One of my part-time colleagues, Elizabeth, explained with great emotion and articulation what it’s like to live in these economic circumstances. She can only afford to reside in Section 8 publicly subsidized housing with her seven-year-old son, and receives health care from one of the last remaining federally subsidized inner-city health clinics. She’s one of many highly educated people I know with master’s and Ph.D degrees who daily face economic hardship and distress. They’re victims of a relentless right-wing rhetoric that says we must do more with less, we must cut back on educational needs and run every public institution as if it were a business. A recent business survey found that 21 percent of the companies questioned hire 10 percent or more of their employees on a temporary basis. It predicts that 35 percent of all companies will have 10 percent or higher rates of contingent workers by the year 2000.

Yes, we’re talking about the much-ballyhooed “rewarding field of temporary service.” General rule: if they have to say “rewarding field,” it isn’t. At least not in terms of compensation. Almost half of all part-time workers between the ages of 25 and 45 have no employer-provided health insurance.
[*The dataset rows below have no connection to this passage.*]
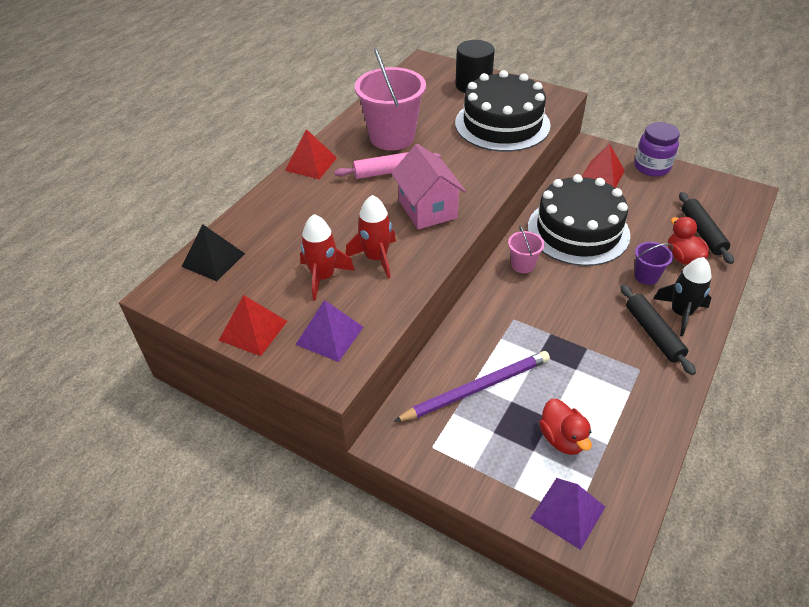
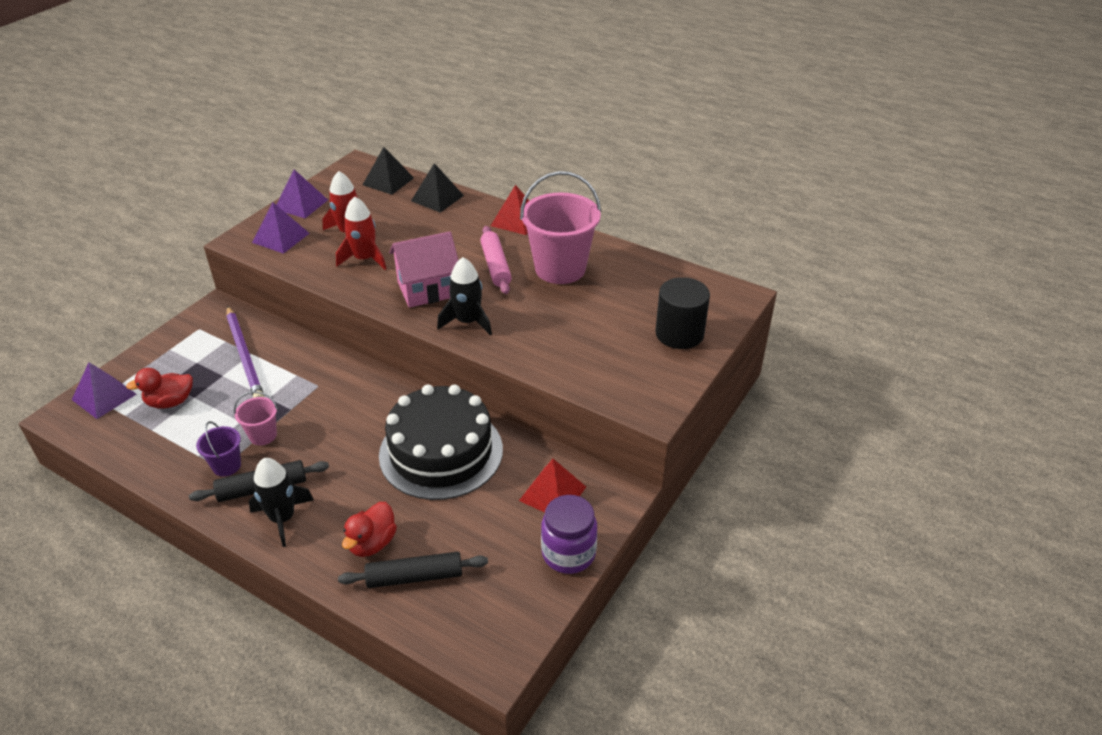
camera: 90 degrees right, 5 degrees down
red pyramid [219,295,287,356] -> purple pyramid [276,170,328,218]
black cake [455,70,551,152] -> none
pink bucket [508,226,545,273] -> pink bucket moved to [234,391,278,445]
purple bucket [634,242,673,285] -> purple bucket moved to [196,421,241,477]
red duck [668,217,709,265] -> red duck turned 135 degrees clockwise [342,502,397,557]
none -> black pyramid [411,163,464,213]
none -> black rocket [437,257,492,335]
And last year, the New York Times reported that Manpower, Inc. was America’s leading employer. An estimated 3.2 million part-time workers report that they would gladly work full-time starting tomorrow if only their companies would let them.

If American companies who are making record profits would pay and treat their workers better, then taxpayers would not have to subsidize “contingent” workers with health care, food stamps and housing allowances. A follow-up meeting on the subject “America Needs a Raise” will be held on Wednesday, May 8 at 5:30 p.m. at the AFL-CIO, 271 E. State Street.